A precision and recall figure was obtained for the interval validation and the area under curve (AUC) will be calculated. For external validation, the X-ray images were tested for the possibility of being pneumothorax. The sensitivity and specificity were calculated. The receiver operating characteristic (ROC) curve and the AUC were calculated. To evaluate the effectiveness of additional training on the AI programmes, we performed a paired sample t-test. For each of the AIs, the change in the predicted probability in the pneumothorax XR and the resolution XR was calculated (e.g predicted probability in pneumothorax XR – predicted probability in resolution XR). The directional change was taken into consideration. A change would be positive if the AIs were performing what we expected, e.g the AI programmes would give a higher probability in the pneumothorax XR. A paired-sample t-test was then performed on the changes in probability of the two AIs. Different from trained physicians who identify pneumothorax by visual detection for pleural edge and radio-lucency at peripheral indicating the absence of lung markings, when training the AI, each X-ray is broken down into each pixel level and trained with the Microsoft Azure algorithm. Different parts of the CXR, for example, ribs, heart, mediastinal contour, lung markings, and so on, will contribute differently to the final predicted probability. If there is a statistically significant improvement in the predicted probability difference, it may indicate the image features we physicians focus most, for example, the absence of lung markings at the peripheral, contribute much lower weighting in the AI model being built.
Results
AI training result
After training, the AI-one and AI-two have an overall precision (with recall of the same value under our chosen threshold) of 80.3% and 84.5%, respectively. It means when applying the trained AIs back to the training images, among the positive prediction by the AI-one, 80.3% (and 84.5% for AI-two) of those prediction is correct. And 80.3% of those labeled images in the training set can be correctly identified. The AUC of PR graph on AI-one is 0.89 and AI-two is 0.91. It shows it has a good interval validation (Figure 6(a)).
Prediction
Figures 3–5 show the predicted probability of each X-ray test with our models.

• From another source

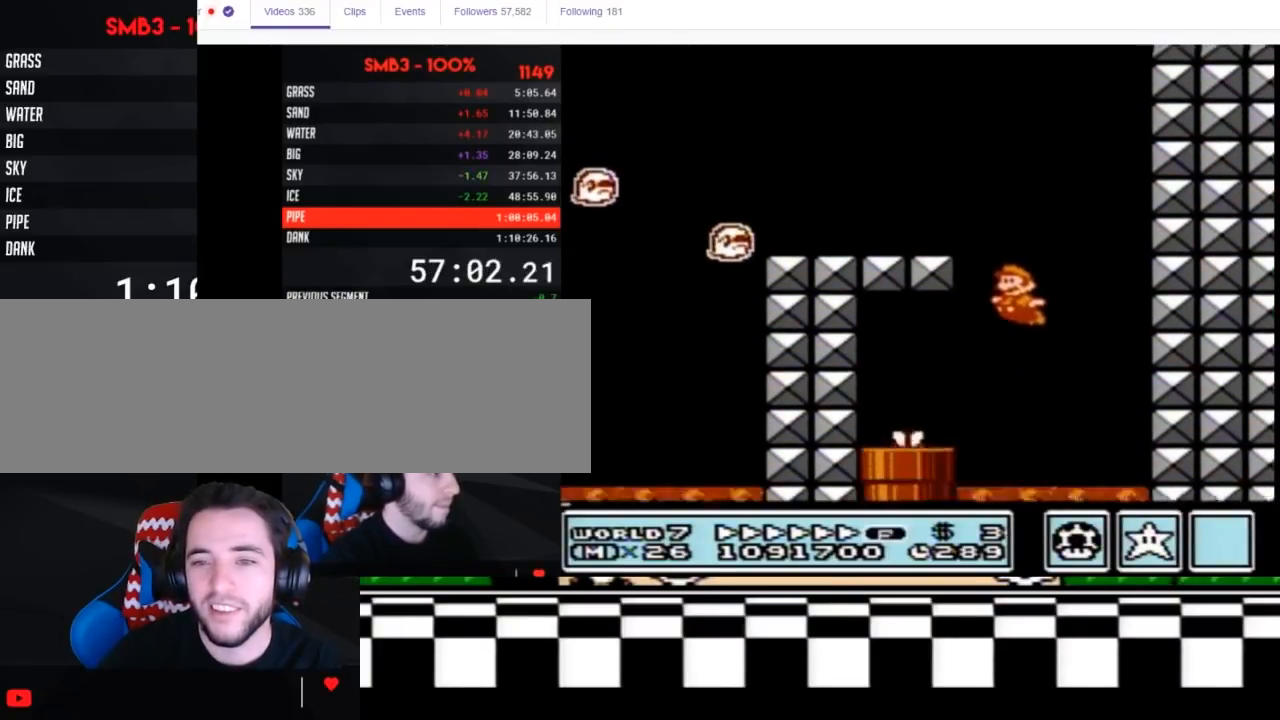
{"buttons": ["B", "DPAD_DOWN", "DPAD_LEFT"], "events": [[267, "DPAD_DOWN", "down"]]}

(a) AI-one: probability of 50% or above predicts pneumothorax. (b) AI-one: probability of 50% or above predicts normal XR (pneumothorax has resolved).

(a) AI-two: probability of 50% or above predicts pneumothorax. (b) AI-two: probability of 50% or above predicts normal XR (pneumothorax has resolved).

(a) AI-one: probability of 50% or above predicts normal XR. (b) AI-two: probability of 50% or above predicts normal XR.
For the patients with pneumothorax, the sensitivity for AI-one in detecting pneumothorax is 33.04% (38/115), and for AI-two, it is 46.09% (53/115). The relative improvement (46.09% − 33.04%)/33.04% = 39.5% in sensitivity is contributed by the addition of 1000 images.
For the resolution CXR, the specificity of AI-one is 61.74% (71/115); for AI-two, it is 71.30% (82/115) with a 15.48% improvement (73.8% − 66.7%)/66.7%.
For the normal inpatient CXR, the specificity of AI-one is 80% (48/60); for AI-two, it is 81.67% (49/60), with a 2% change.
The AUC of ROC for AI-one is 0.50 (95% confidence interval (CI): 0.45–0.57), and that for AI-two is 0.62. (95% CI: 0.56–0.69) (Figure 6(b)). The p value = 0.02 for the change in AUC.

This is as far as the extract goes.